You can imagine my surprise when I received a message from someone with the surname Gramlewicz, writing me from Sicily, claiming to be a possible distant cousin from a family in Poland. But as we discussed over the course of a very helpful correspondence, there was a reason for Anna's passage, though a U.S. citizen, from Poland in 1913. At some point after the Gramlewicz's disappearance from American census records—I couldn't locate them after the 1910 census—they had decided to give up the immigrant struggle in the rough and tumble neighborhoods of New York City and return to their homeland. The whole family left; the only one who requested to return was Anna. That 1913 passage was what must have been the result of her very difficult decision.
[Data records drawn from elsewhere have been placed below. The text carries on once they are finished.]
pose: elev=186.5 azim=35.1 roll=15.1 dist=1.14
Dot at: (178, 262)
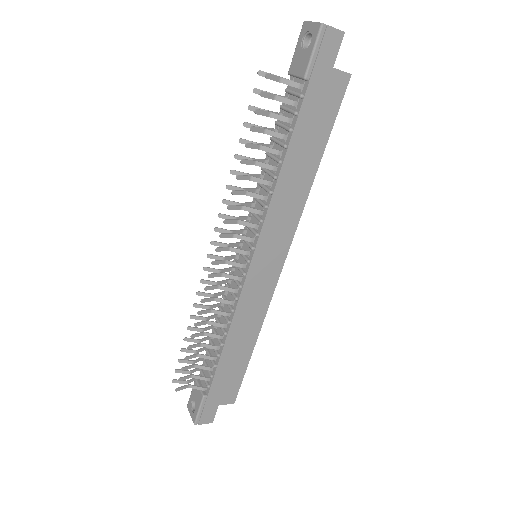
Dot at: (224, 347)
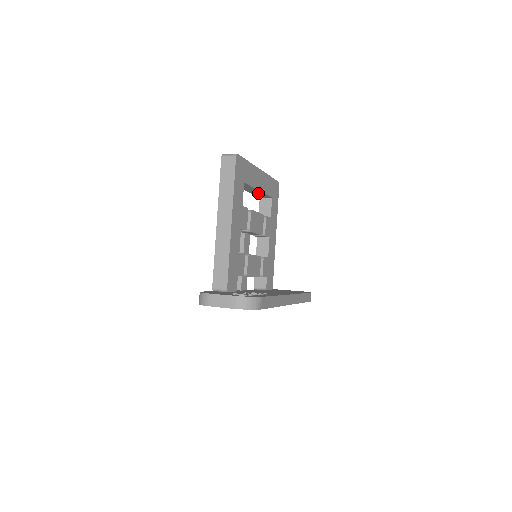
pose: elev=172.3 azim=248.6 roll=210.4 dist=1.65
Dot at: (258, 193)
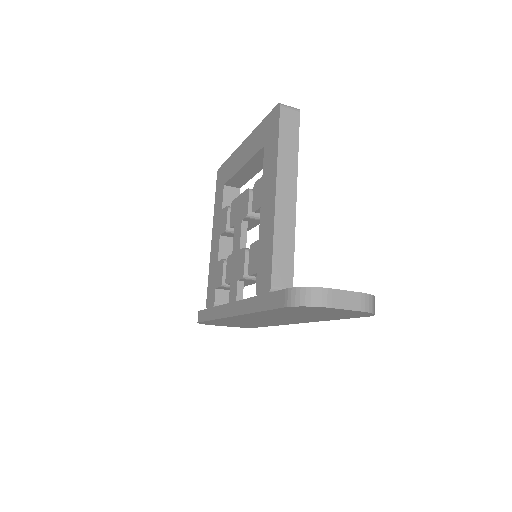
Dot at: (244, 176)
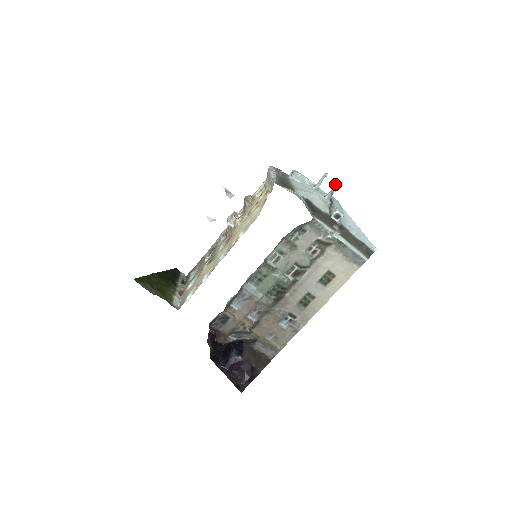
Her parents and sisters, however, also faced some difficult times: that family split happened on the eve of a brutal war. Yet, the family fared well enough to welcome into their home a new son, Hieronim, born in Żerków, Poland, in September of 1912. That new son eventually became the grandfather of the woman who had contacted me, thanks to the cousin bait I had posted on one of those genealogy forums, years ago.
Annie—the one who came back to America—herself went on to marry and have a family of her own. Thanks to other connections from those now-outdated forums, I've been able to connect with relatives from this branch of the Gramlewicz family, as well. And the cousin who originally contacted me from Sicily mentioned remembering the older relatives exchanging letters in English with the sibling who went back to America—until one day when the letters no longer came, and, remembering, she always wondered what became of her American relatives.
Cousin bait, in the end, brought each of us together, and gifted us with the answers we were seeking.
Above: Line from a 1913 passenger record reveals that sixteen year old Anna Gramlewicz returned alone from Europe to live, once again, in Brooklyn, New York; image courtesy Ancestry.com.